## Instruction
When you reach the line in the data below that contains "ติดลายการ์ตูน กรมศุลกากร เตือนผู้ปกครองเฝ้าระวัง", please start repeating lines exactly, and stop after the line that contains "สิงหาคม 5, 2026", repeating nothing else.

= = = = =

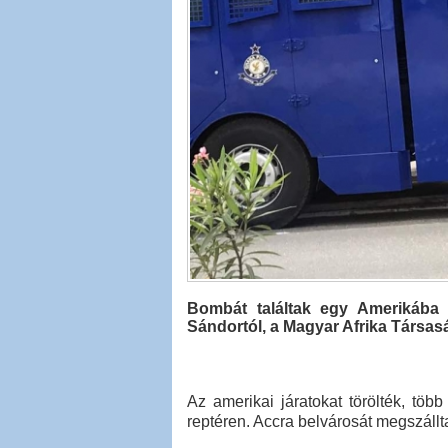
Bombát találtak egy Amerikába
Sándortól, a Magyar Afrika Társas
Az amerikai járatokat törölték, töb
reptéren. Accra belvárosát megszállt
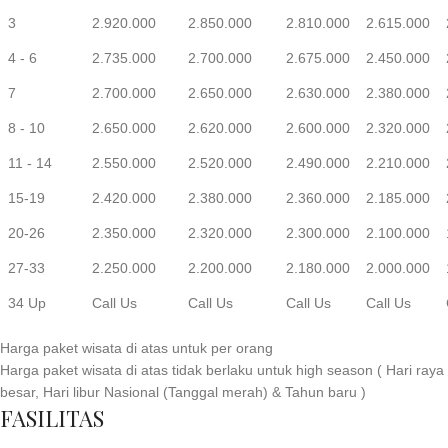
3
2.920.000
2.850.000
2.810.000
2.615.000
4 - 6
2.735.000
2.700.000
2.675.000
2.450.000
7
2.700.000
2.650.000
2.630.000
2.380.000
8 - 10
2.650.000
2.620.000
2.600.000
2.320.000
11 - 14
2.550.000
2.520.000
2.490.000
2.210.000
15-19
2.420.000
2.380.000
2.360.000
2.185.000
20-26
2.350.000
2.320.000
2.300.000
2.100.000
27-33
2.250.000
2.200.000
2.180.000
2.000.000
34 Up
Call Us
Call Us
Call Us
Call Us
Harga paket wisata di atas untuk per orang
Harga paket wisata di atas tidak berlaku untuk high season ( Hari raya
besar, Hari libur Nasional (Tanggal merah) & Tahun baru )
FASILITAS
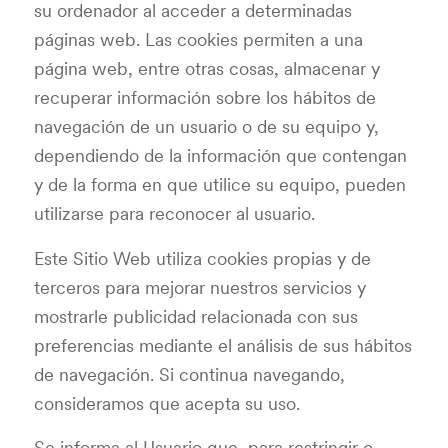
su ordenador al acceder a determinadas
páginas web. Las cookies permiten a una
página web, entre otras cosas, almacenar y
recuperar información sobre los hábitos de
navegación de un usuario o de su equipo y,
dependiendo de la información que contengan
y de la forma en que utilice su equipo, pueden
utilizarse para reconocer al usuario.
Este Sitio Web utiliza cookies propias y de
terceros para mejorar nuestros servicios y
mostrarle publicidad relacionada con sus
preferencias mediante el análisis de sus hábitos
de navegación. Si continua navegando,
consideramos que acepta su uso.
Se informa al Usuario que, para restringir o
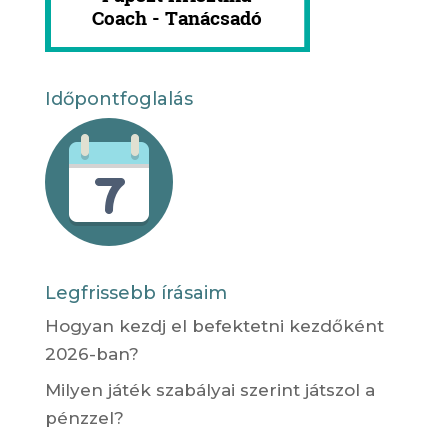
Időpontfoglalás
Legfrissebb írásaim
Hogyan kezdj el befektetni kezdőként
2026-ban?
Milyen játék szabályai szerint játszol a
pénzzel?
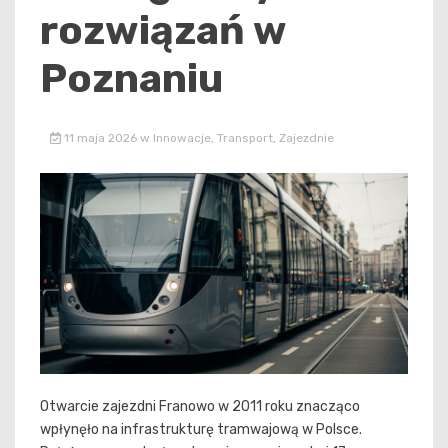
rozwiązań w
Poznaniu
11 maja 2026
w
Innowacje
,
Transport
,
Zajezdnie
Otwarcie zajezdni Franowo w 2011 roku znacząco
wpłynęło na infrastrukturę tramwajową w Polsce.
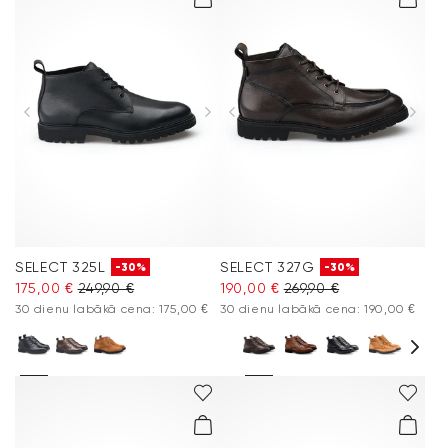
SELECT 325L
SELECT 327G
-30%
-30%
175,00 €
249,90 €
190,00 €
269,90 €
30 dienu labākā cena: 175,00 €
30 dienu labākā cena: 190,00 €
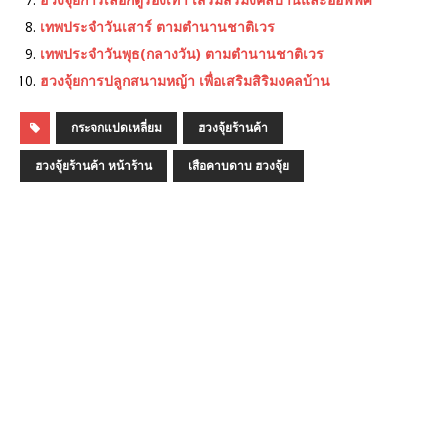
เทพประจําวันเสาร์ ตามตำนานชาติเวร
เทพประจําวันพุธ(กลางวัน) ตามตำนานชาติเวร
ฮวงจุ้ยการปลูกสนามหญ้า เพื่อเสริมสิริมงคลบ้าน
กระจกแปดเหลี่ยม
ฮวงจุ้ยร้านค้า
ฮวงจุ้ยร้านค้า หน้าร้าน
เสือคาบดาบ ฮวงจุ้ย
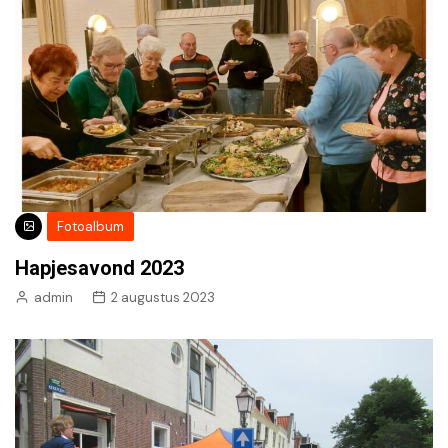
Fotoalbum
Hapjesavond 2023
admin
2 augustus 2023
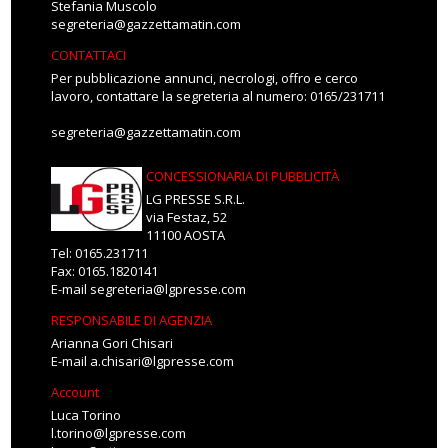
Stefania Muscolo
segreteria@gazzettamatin.com
CONTATTACI
Per pubblicazione annunci, necrologi, offro e cerco
lavoro, contattare la segreteria al numero: 0165/231711
segreteria@gazzettamatin.com
CONCESSIONARIA DI PUBBLICITÀ
LG PRESSE S.R.L.
via Festaz, 52
11100 AOSTA
Tel: 0165.231711
Fax: 0165.1820141
E-mail
segreteria@lgpresse.com
RESPONSABILE DI AGENZIA
Arianna Gori Chisari
E-mail
a.chisari@lgpresse.com
Account
Luca Torino
l.torino@lgpresse.com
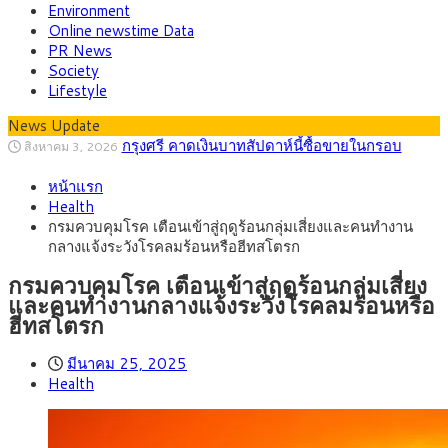
Environment
Online newstime Data
PR News
Society
Lifestyle
กรุงศรี คาดเงินบาทสัปดาห์นี้ซื้อขายในกรอบ
News Update
สิงหาคม 3, 2026
33.00-33.60 ติดตามข้อมูลจ้างงานสหรัฐฯ
“เอกนิติ” เปิดเครื่องยนต์เศรษฐกิจใหม่ของไทย
สิงหาคม 1, 2026
เดินหน้า 5 ยุทธศาสตร์ รื้อโครงสร้างเศรษฐกิจ ดันไทยโตเต็ม
ภัยเงียบใกล้ตัวเด็ก LSD “แสตมป์เมา” ยาเสพ
กรกฎาคม 27, 2026
หน้าแรก
ศักยภาพ
ติดลายการ์ตูน กรมศุลกากร เตือนผู้ปกครองเฝ้าระวัง หลังยึดล็อต
กรุงศรี คาดเงินบาทสัปดาห์นี้ (27–31 ก.ค.
กรกฎาคม 27, 2026
Health
ใหญ่จากเยอรมนี
2569) ซื้อขายในกรอบ 33.40-34.00 มองเฟดคงดอกเบี้ย
ครม.ไฟเขียวหลักการ ร่าง พ.ร.ฎ. เปิดทาง รฟม.เดิน
สิงหาคม 5, 2026
กรมควบคุมโรค เตือนเข้าสู่ฤดูร้อนกลุ่มเสี่ยงและคนทำงาน
หน้ารถไฟฟ้าสงขลา โมโนเรล 12.54 กม. เชื่อมเมืองหาดใหญ่
สธ.ชี้ รพ.รัฐแบกรับผู้ป่วยบัตรทอง 87% แต่ได้งบ
สิงหาคม 4, 2026
กลางแจ้งระวังโรคลมร้อนหรือฮีทสโตรก
รายหัวเพียง 2,618 บาท เสนอทบทวนจัดสรรงบให้สอดคล้องภาระ
กรุงศรี คาดเงินบาทสัปดาห์นี้ซื้อขายในกรอบ
สิงหาคม 3, 2026
งานจริง
33.00-33.60 ติดตามข้อมูลจ้างงานสหรัฐฯ
กรมควบคุมโรค เตือนเข้าสู่ฤดูร้อนกลุ่มเสี่ยง
และคนทำงานกลางแจ้งระวังโรคลมร้อนหรือ
ฮีทสโตรก
มีนาคม 25, 2025
Health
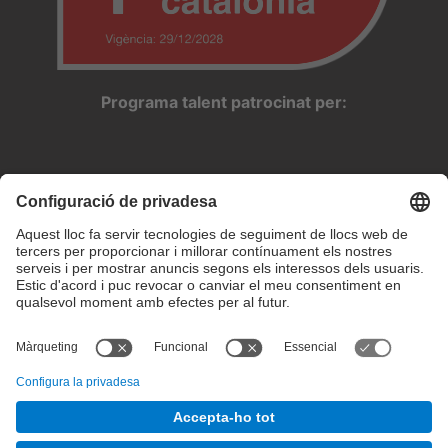
Programa talent patrocinat per:
Configuració de privadesa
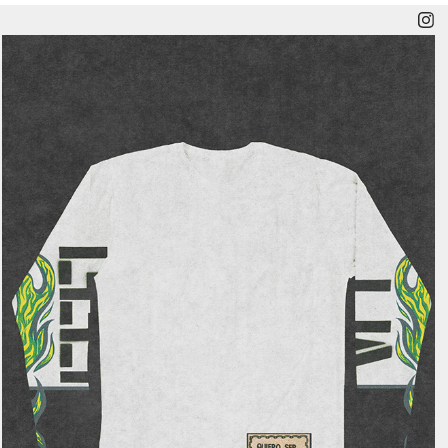
BRTL X NNMM
2025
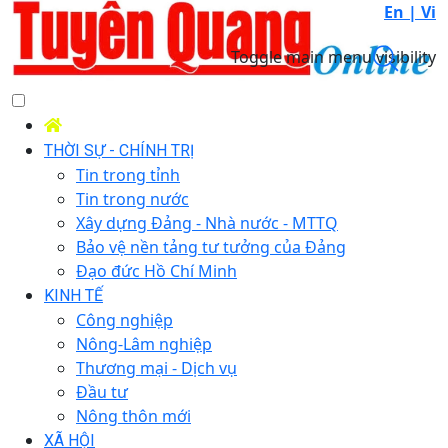
En |
Vi
Toggle main menu visibility
THỜI SỰ - CHÍNH TRỊ
Tin trong tỉnh
Tin trong nước
Xây dựng Đảng - Nhà nước - MTTQ
Bảo vệ nền tảng tư tưởng của Đảng
Đạo đức Hồ Chí Minh
KINH TẾ
Công nghiệp
Nông-Lâm nghiệp
Thương mại - Dịch vụ
Đầu tư
Nông thôn mới
XÃ HỘI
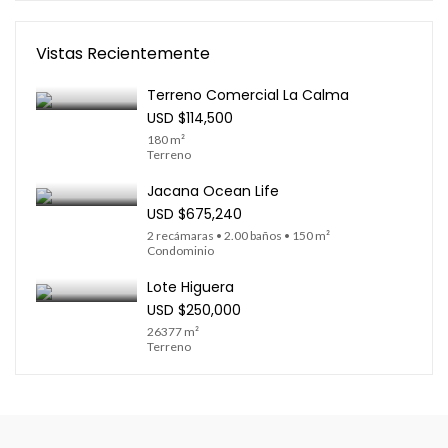
Vistas Recientemente
Terreno Comercial La Calma
USD
$114,500
180 m²
Terreno
Jacana Ocean Life
USD
$675,240
2 recámaras • 2.00 baños • 150 m²
Condominio
Lote Higuera
USD
$250,000
26377 m²
Terreno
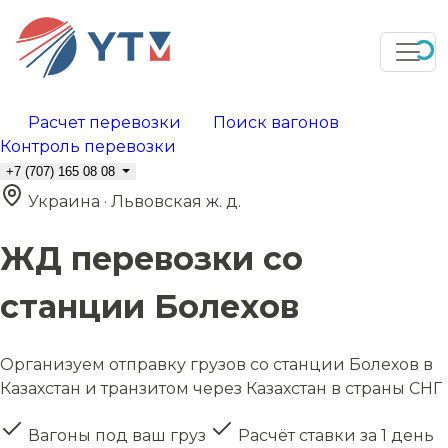
Расчет перевозки
Поиск вагонов
Контроль перевозки
+7 (707) 165 08 08
Украина · Львовская ж. д.
ЖД перевозки со
станции Болехов
Организуем отправку грузов со станции Болехов в
Казахстан и транзитом через Казахстан в страны СНГ
Вагоны под ваш груз
Расчёт ставки за 1 день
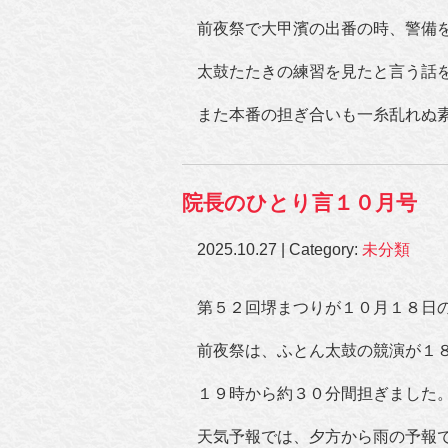
前夜祭で大甲濱の出番の時、警備
太鼓たたきの練習を見たと言う話
また本番の担ぎ合いも一糸乱れぬ
院長のひとり言１０月号
2025.10.27 | Category:
未分類
第５２回堺まつりが１０月１８日
前夜祭は、ふとん太鼓の競演が１
１９時から約３０分間担ぎました
天気予報では、夕方から雨の予報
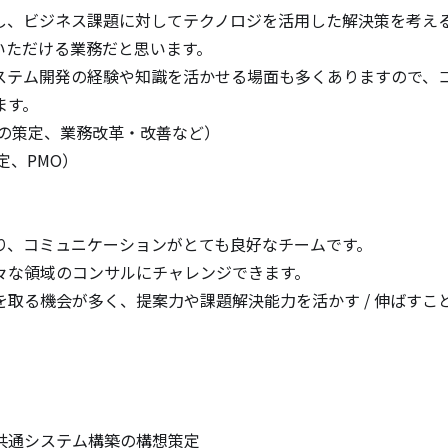
し、ビジネス課題に対してテクノロジを活用した解決策を考え
ただける業務だと思います。

ステム開発の経験や知識を活かせる場面も多くありますので、
す。

の策定、業務改革・改善など）

、PMO）

、コミュニケーションがとても良好なチームです。

な領域のコンサルにチャレンジできます。

取る機会が多く、提案力や課題解決能力を活かす / 伸ばすこと
通システム構築の構想策定
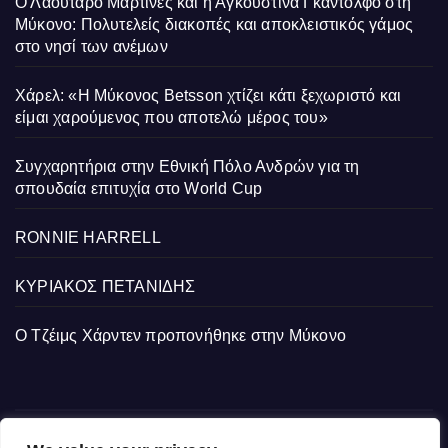
Ο Λαουτάρο Μαρτίνες και η Αγκουστίνα Γκαντόλφο στη
Μύκονο: Πολυτελείς διακοπές και αποκλειστικός γάμος
στο νησί των ανέμων
Χάρελ: «Η Μύκονος Betsson χτίζει κάτι ξεχωριστό και
είμαι χαρούμενος που αποτελώ μέρος του»
Συγχαρητήρια στην Εθνική Πόλο Ανδρών για τη
σπουδαία επιτυχία στο World Cup
RONNIE HARRELL
ΚΥΡΙΑΚΟΣ ΠΕΤΑΝΙΔΗΣ
Ο Τζέιμς Χάρντεν προπονήθηκε στην Μύκονο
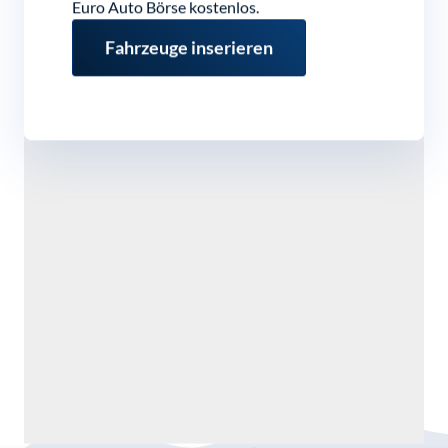
Euro Auto Börse kostenlos.
Fahrzeuge inserieren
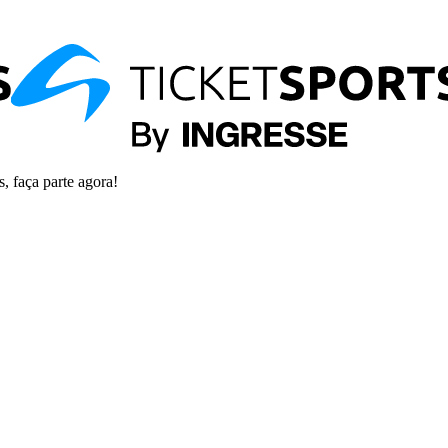
s, faça parte agora!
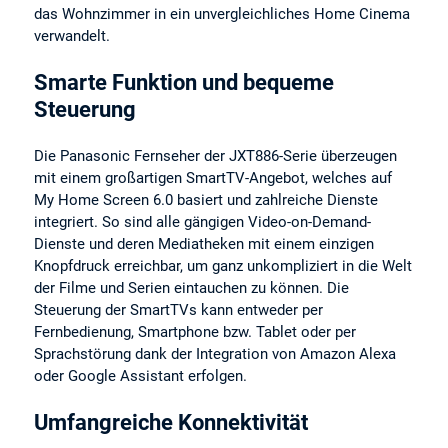
das Wohnzimmer in ein unvergleichliches Home Cinema
verwandelt.
Smarte Funktion und bequeme
Steuerung
Die Panasonic Fernseher der JXT886-Serie überzeugen
mit einem großartigen SmartTV-Angebot, welches auf
My Home Screen 6.0 basiert und zahlreiche Dienste
integriert. So sind alle gängigen Video-on-Demand-
Dienste und deren Mediatheken mit einem einzigen
Knopfdruck erreichbar, um ganz unkompliziert in die Welt
der Filme und Serien eintauchen zu können. Die
Steuerung der SmartTVs kann entweder per
Fernbedienung, Smartphone bzw. Tablet oder per
Sprachstörung dank der Integration von Amazon Alexa
oder Google Assistant erfolgen.
Umfangreiche Konnektivität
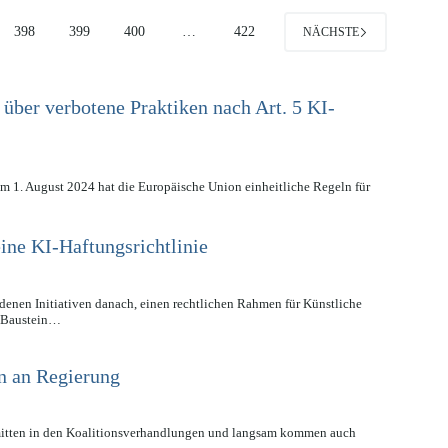
398
399
400
…
422
NÄCHSTE
über verbotene Praktiken nach Art. 5 KI-
am 1. August 2024 hat die Europäische Union einheitliche Regeln für
ne KI-Haftungsrichtlinie
denen Initiativen danach, einen rechtlichen Rahmen für Künstliche
er Baustein…
n an Regierung
itten in den Koalitionsverhandlungen und langsam kommen auch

= = = = =

## Answer to this exercise
ติดลายการ์ตูน กรมศุลกากร เตือนผู้ปกครองเฝ้าระวัง หลังยึดล็อต
กรุงศรี คาดเงินบาทสัปดาห์นี้ (27–31 ก.ค.
กรกฎาคม 27, 2026
Health
ใหญ่จากเยอรมนี
2569) ซื้อขายในกรอบ 33.40-34.00 มองเฟดคงดอกเบี้ย
ครม.ไฟเขียวหลักการ ร่าง พ.ร.ฎ. เปิดทาง รฟม.เดิน
สิงหาคม 5, 2026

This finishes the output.